Color image of Mike Boudreaux

Mike Boudreaux

Sheriff-Coroner, Tulare County

Mike Boudreaux was appointed Sheriff-Coroner of Tulare County by the Board of Supervisors on October 8, 2013. He successfully won his Campaign to be elected as the 30th Sheriff of Tulare County.

Mike began his career with the Tulare County Sheriff’s Department at the age of 19 when he was hired as a cadet in 1986.

He was hired as a Sheriff’s Trainee in 1987 and sponsored through the Tulare- Kings County Police Academy. Upon graduation he was promoted to the rank of Deputy Sheriff I. Throughout his career Mike has worked a variety of assignments in both the Detentions Division and the Operations Division.

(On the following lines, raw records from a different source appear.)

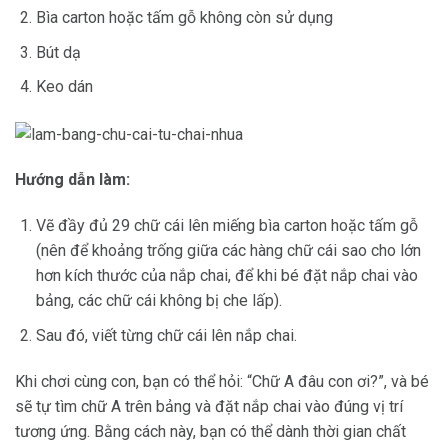
Bìa carton hoặc tấm gỗ không còn sử dụng
Bút dạ
Keo dán
Hướng dẫn làm:
Vẽ đầy đủ 29 chữ cái lên miếng bìa carton hoặc tấm gỗ
(nên để khoảng trống giữa các hàng chữ cái sao cho lớn
hơn kích thước của nắp chai, để khi bé đặt nắp chai vào
bảng, các chữ cái không bị che lấp).
Sau đó, viết từng chữ cái lên nắp chai.
Khi chơi cùng con, bạn có thể hỏi: “Chữ A đâu con ơi?”, và bé
sẽ tự tìm chữ A trên bảng và đặt nắp chai vào đúng vị trí
tương ứng. Bằng cách này, bạn có thể dành thời gian chất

Mike rose through the ranks and in 2013 was promoted by Sheriff Bill Wittman to the position of Undersheriff, which is the second in command of the Department.

He has received National attention for his efforts in combating illegal marijuana trafficking, drug cartels and drug trafficking organizations, and was invited to the oval office to meet with then President George Bush.

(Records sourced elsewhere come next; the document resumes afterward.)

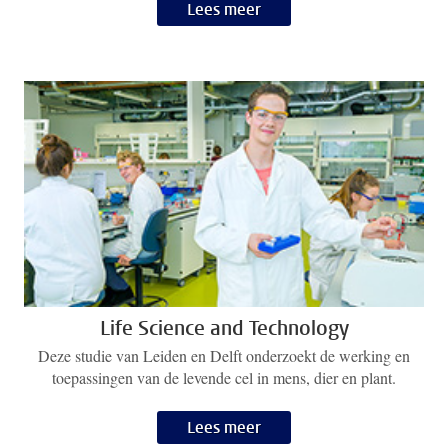
Lees meer
Life Science and Technology
Deze studie van Leiden en Delft onderzoekt de werking en
toepassingen van de levende cel in mens, dier en plant.
Lees meer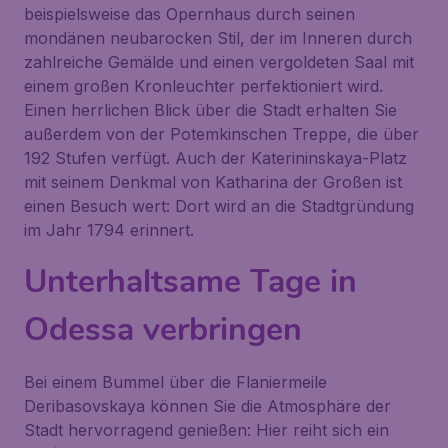
beispielsweise das Opernhaus durch seinen
mondänen neubarocken Stil, der im Inneren durch
zahlreiche Gemälde und einen vergoldeten Saal mit
einem großen Kronleuchter perfektioniert wird.
Einen herrlichen Blick über die Stadt erhalten Sie
außerdem von der Potemkinschen Treppe, die über
192 Stufen verfügt. Auch der Katerininskaya-Platz
mit seinem Denkmal von Katharina der Großen ist
einen Besuch wert: Dort wird an die Stadtgründung
im Jahr 1794 erinnert.
Unterhaltsame Tage in
Odessa verbringen
Bei einem Bummel über die Flaniermeile
Deribasovskaya können Sie die Atmosphäre der
Stadt hervorragend genießen: Hier reiht sich ein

Mike holds a certificate in criminology and the administration of justice, and an Associate of Science degree in the administration of justice. He has earned a Bachelor of Science degree in criminology and management, and a Master’s degree with course of study in the administration of justice.

Color headshot of Jeff Kuhr

Jeff Kuhr, PhD
Executive Director, Mesa County Public Health

Dr. Jeff Kuhr works as director of the Mesa County Public Health,  serving 154,000 residents on Colorado’s Western Slope. He is an active participant in statewide policy and program development, serving on the Colorado Board of Human Services and the Colorado Early Childhood Leadership Commission. In Grand Junction, he serves on the boards of directors for St. Mary’s Regional Medical Center and the Rocky Mountain Health Foundation. Jeff has a PhD in Educational Psychology from the University of Nebraska and is a Master Certified Health Education Specialist. He has been a local public health director for 18 years.



Color image of Cindy Riegel

Cindy Riegel
Chair of the Board of County Commissioners and County Commissioner, Teton County, ID

Cindy Riegel is serving her third term as a County Commissioner for Teton County, Idaho. She was inspired to run for office in 2014 to help the quiet side of the Tetons retain its rural character and real people. 

Born and raised in upstate New York, Cindy moved to Wyoming after college to work on a peregrine falcon reintroduction project. She was first introduced to the politics of the rural west while engaging in conversations at the Lander Bar during occasional breaks from her remote campsite. This was followed by a 10 year career in wildlife biology and field ecology.
Raising three children (currently ages 10-16) inspired Cindy to get involved in the start-up of two educational institutions in Teton Valley, Idaho: a project-based preK-8 school and a farm and garden education nonprofit. Aside from loving her job as a County Commissioner, Cindy enjoys human-powered outdoor activities and experimenting in the kitchen with her kids.


Felicity Barringer
Writer-in-Residence, Bill Lane Center for the American West

Felicity Barringer was a national environmental correspondent during the last decade of her 28 years at The New York Times. She provided an in-depth look at the adoption of AB 32, California’s landmark climate-change bill after covering state’s carbon reduction carbon policies. More recently she focused on the West’s water challenges. Earlier, she covered the United Nations and worked as a correspondent in Moscow. Her career began at The Bergen Record; she worked at The Washington Post for nine years.